*YOUR GOAL*. Please reproduce word for word the part of the material that runs from its beginning through the line containing "text_box The index", including that line. Omit the pictures from your answer.

Image region annotations:
= = =

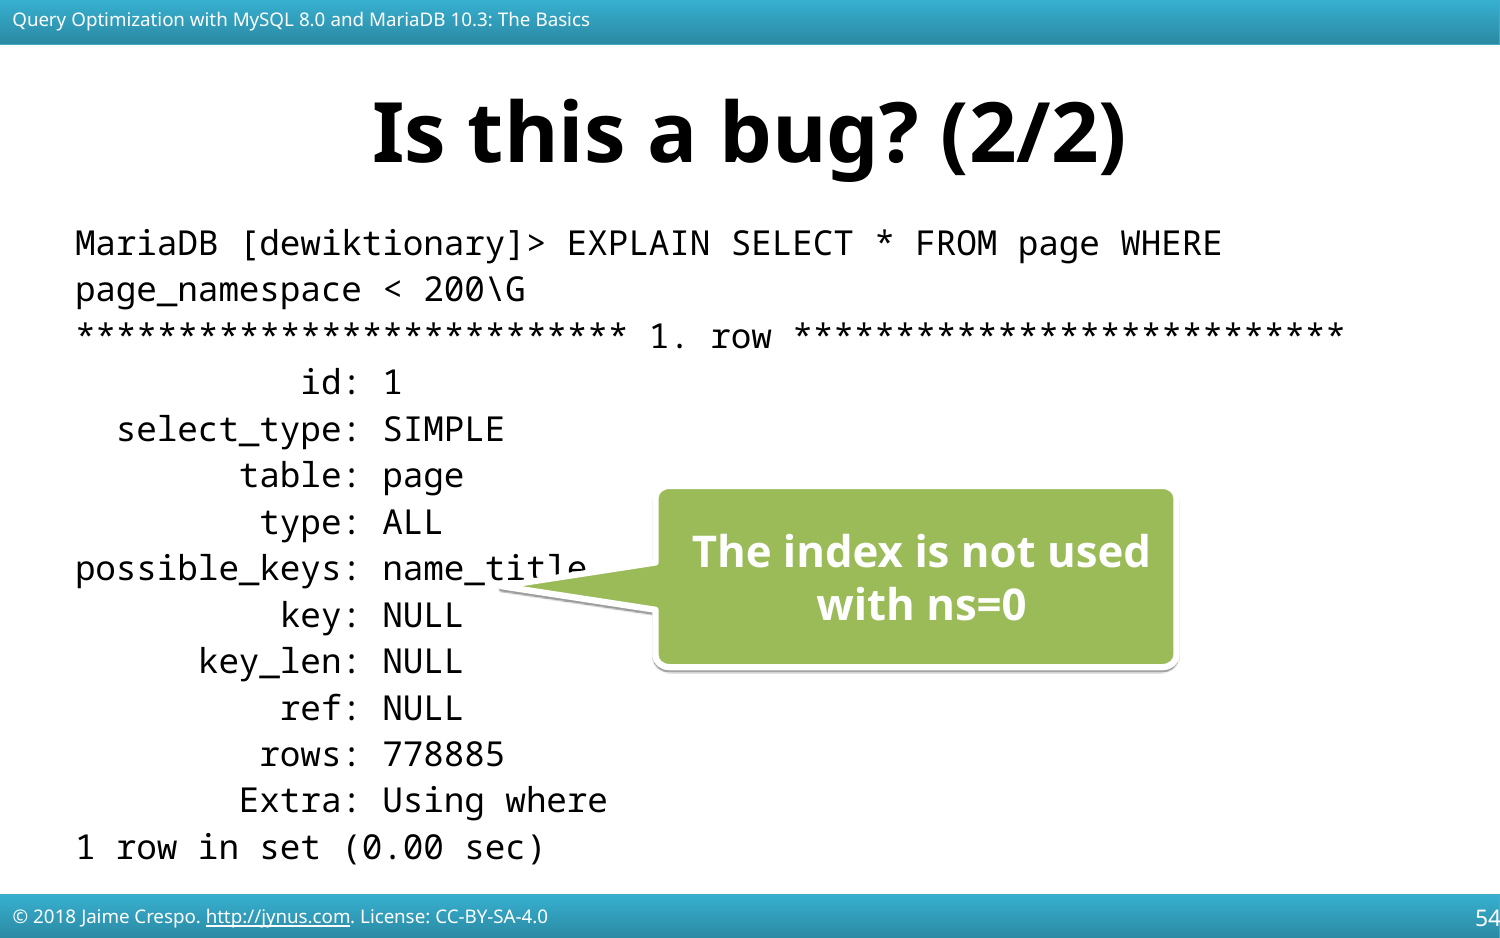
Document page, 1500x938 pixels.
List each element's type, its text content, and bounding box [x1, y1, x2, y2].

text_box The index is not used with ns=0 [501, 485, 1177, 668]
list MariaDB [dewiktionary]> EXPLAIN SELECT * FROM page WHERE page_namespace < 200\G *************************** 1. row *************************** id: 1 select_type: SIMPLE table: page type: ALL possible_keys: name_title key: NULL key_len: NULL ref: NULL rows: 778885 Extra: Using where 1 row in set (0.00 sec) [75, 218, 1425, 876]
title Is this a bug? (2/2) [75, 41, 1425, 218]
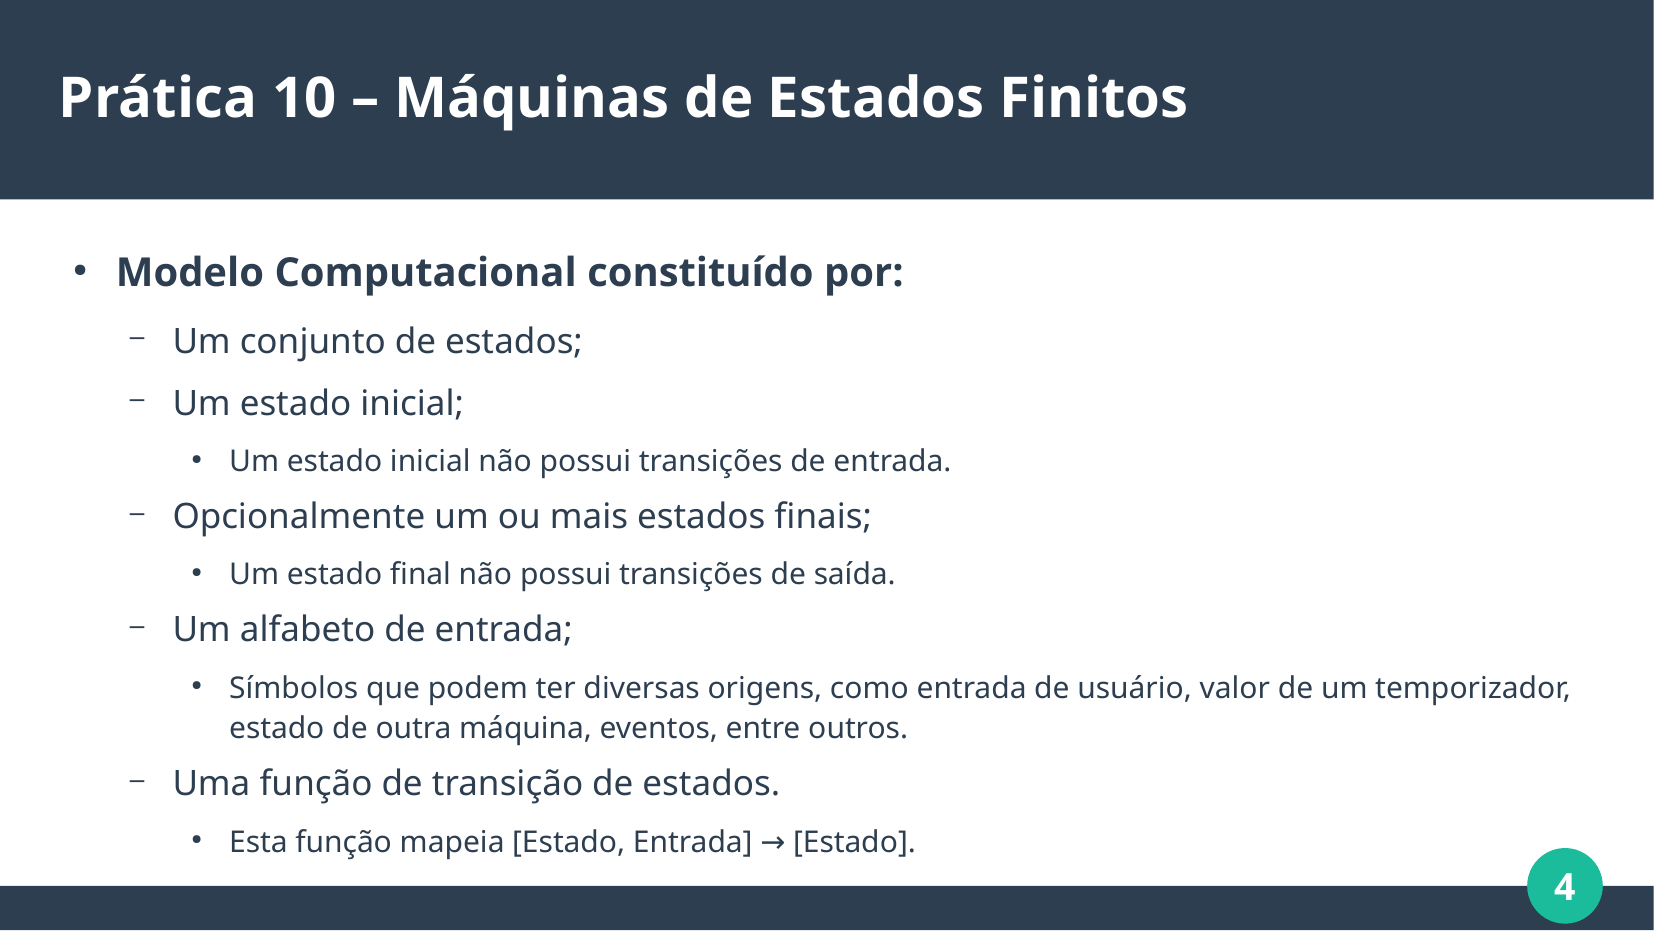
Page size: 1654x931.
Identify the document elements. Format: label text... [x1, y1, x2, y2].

= = =

*CORRECT RESPONSE*.
Document page, 1500x938 pixels.
List each element's type, its text content, and bounding box [x1, y1, x2, y2].

text_box The index is not used with ns=0 [501, 485, 1177, 668]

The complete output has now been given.